During her trip to Japan, First Lady Michelle Obama praised “tremendous strides” in educating girls around the world, but described a personal opposition to the “outdated belief” that women had to eventually choose between their careers or their children.

“We still struggle with the outdated belief that a woman cannot be both an accomplished professional and a devoted mother; that she has to choose between the two,” she said, asserting that such ideas limited not only women’s potential, but the potential of a nation.

The First Lady made her remarks during a “Let Girls Learn” event in Tokyo, Japan.

“That’s where this issue gets personal,” she said, recalling her upbringing in a working class family in Chicago.

“As a young girl I was bright, outgoing, with plenty of thoughts and opinions of my own, but like a lot of young women, I was often primarily defined by my relationship to the men in my life,” she said. “I was my father’s daughter, or, even though I was just as smart as my brother — I could hit a ball just as far, I could run just as fast — I was always just his little sister.”

Mrs. Obama continued her story, describing teachers who diminished her potential because of her background and downplayed her chances at getting accepted to Princeton.

“Like so many girls across the globe, I got the message that someone like me wasn’t supposed to have big dreams; that I should keep my head down, my voice quiet, and I should make myself just a little smaller to fit other people’s modest expectations,” she said.

Mrs.

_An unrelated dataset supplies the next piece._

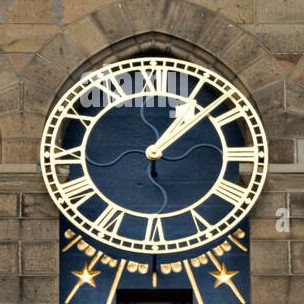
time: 1:07
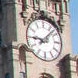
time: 9:07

Obama said her parents encouraged her to work hard and get an education which afforded her multiple career opportunities.

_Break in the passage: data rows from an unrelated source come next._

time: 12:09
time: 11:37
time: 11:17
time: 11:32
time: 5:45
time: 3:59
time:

Becoming a working mother, she explained, made her a better mother, partially because she was serving as a role model for her own daughters.

“For me, being a mother made me a better professional, because coming home every night to my girls reminded me what I was working for,” she said. “And being a professional made me a better mother, because by pursuing my dreams, I was modeling for my girls how to pursue their dreams.”

But the First Lady primarily stressed the importance of education for women around the world, as part of her global initiative.

“I know that for every girl like me, there are so many others across the globe who are just as smart, just as capable, just as hungry to succeed, but they never have the chance to go to school,” she said. “And that is such a profound waste of human potential -– and such a profound loss for our world.”